→ **Task statement**:
Report each line of the entries that includes "United" by copying it.

Data extracts START

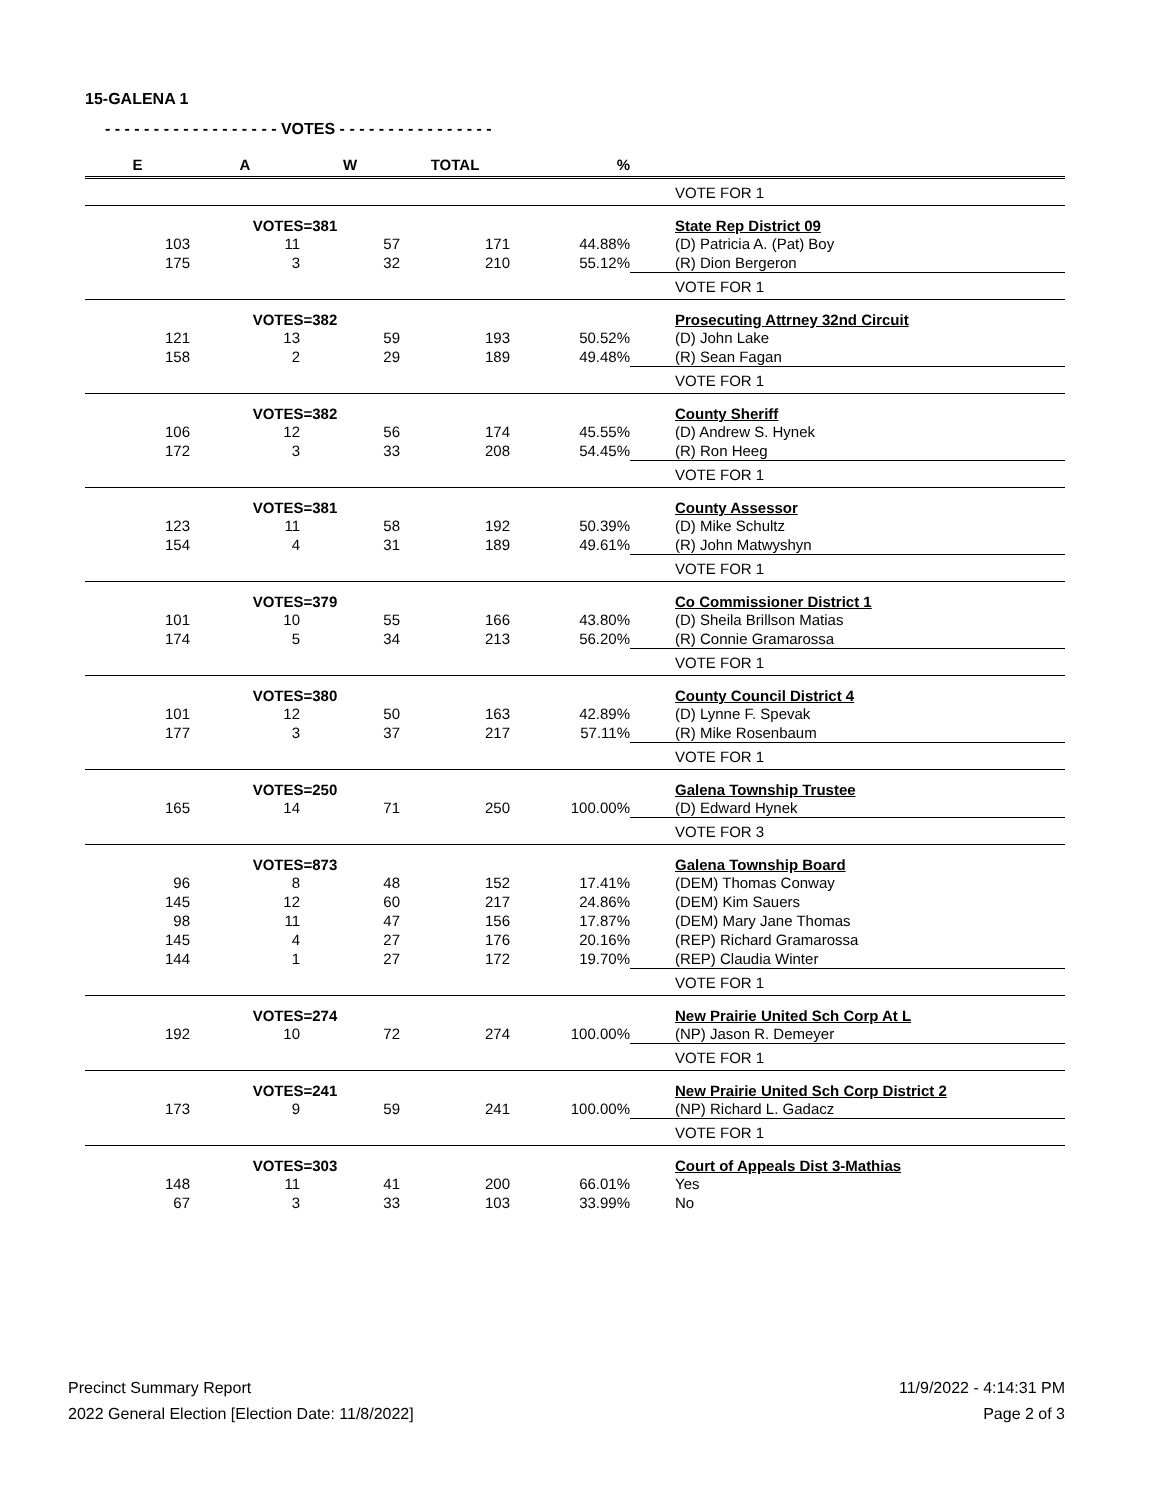15-GALENA 1
- - - - - - - - - - - - - - - - - - VOTES - - - - - - - - - - - - - - - -
| E | A | W | TOTAL | % | |
| --- | --- | --- | --- | --- | --- |
| | | | | | VOTE FOR 1 |
| | VOTES=381 | | | | State Rep District 09 |
| 103 | 11 | 57 | 171 | 44.88% | (D) Patricia A. (Pat) Boy |
| 175 | 3 | 32 | 210 | 55.12% | (R) Dion Bergeron |
| | | | | | VOTE FOR 1 |
| | VOTES=382 | | | | Prosecuting Attrney 32nd Circuit |
| 121 | 13 | 59 | 193 | 50.52% | (D) John Lake |
| 158 | 2 | 29 | 189 | 49.48% | (R) Sean Fagan |
| | | | | | VOTE FOR 1 |
| | VOTES=382 | | | | County Sheriff |
| 106 | 12 | 56 | 174 | 45.55% | (D) Andrew S. Hynek |
| 172 | 3 | 33 | 208 | 54.45% | (R) Ron Heeg |
| | | | | | VOTE FOR 1 |
| | VOTES=381 | | | | County Assessor |
| 123 | 11 | 58 | 192 | 50.39% | (D) Mike Schultz |
| 154 | 4 | 31 | 189 | 49.61% | (R) John Matwyshyn |
| | | | | | VOTE FOR 1 |
| | VOTES=379 | | | | Co Commissioner District 1 |
| 101 | 10 | 55 | 166 | 43.80% | (D) Sheila Brillson Matias |
| 174 | 5 | 34 | 213 | 56.20% | (R) Connie Gramarossa |
| | | | | | VOTE FOR 1 |
| | VOTES=380 | | | | County Council District 4 |
| 101 | 12 | 50 | 163 | 42.89% | (D) Lynne F. Spevak |
| 177 | 3 | 37 | 217 | 57.11% | (R) Mike Rosenbaum |
| | | | | | VOTE FOR 1 |
| | VOTES=250 | | | | Galena Township Trustee |
| 165 | 14 | 71 | 250 | 100.00% | (D) Edward Hynek |
| | | | | | VOTE FOR 3 |
| | VOTES=873 | | | | Galena Township Board |
| 96 | 8 | 48 | 152 | 17.41% | (DEM) Thomas Conway |
| 145 | 12 | 60 | 217 | 24.86% | (DEM) Kim Sauers |
| 98 | 11 | 47 | 156 | 17.87% | (DEM) Mary Jane Thomas |
| 145 | 4 | 27 | 176 | 20.16% | (REP) Richard Gramarossa |
| 144 | 1 | 27 | 172 | 19.70% | (REP) Claudia Winter |
| | | | | | VOTE FOR 1 |
| | VOTES=274 | | | | New Prairie United Sch Corp At L |
| 192 | 10 | 72 | 274 | 100.00% | (NP) Jason R. Demeyer |
| | | | | | VOTE FOR 1 |
| | VOTES=241 | | | | New Prairie United Sch Corp District 2 |
| 173 | 9 | 59 | 241 | 100.00% | (NP) Richard L. Gadacz |
| | | | | | VOTE FOR 1 |
| | VOTES=303 | | | | Court of Appeals Dist 3-Mathias |
| 148 | 11 | 41 | 200 | 66.01% | Yes |
| 67 | 3 | 33 | 103 | 33.99% | No |
Precinct Summary Report
2022 General Election [Election Date: 11/8/2022]
11/9/2022 - 4:14:31 PM
Page 2 of 3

Data extracts END

→ **Response to this exercise**:
| | VOTES=274 | | | | New Prairie United Sch Corp At L |
| | VOTES=241 | | | | New Prairie United Sch Corp District 2 |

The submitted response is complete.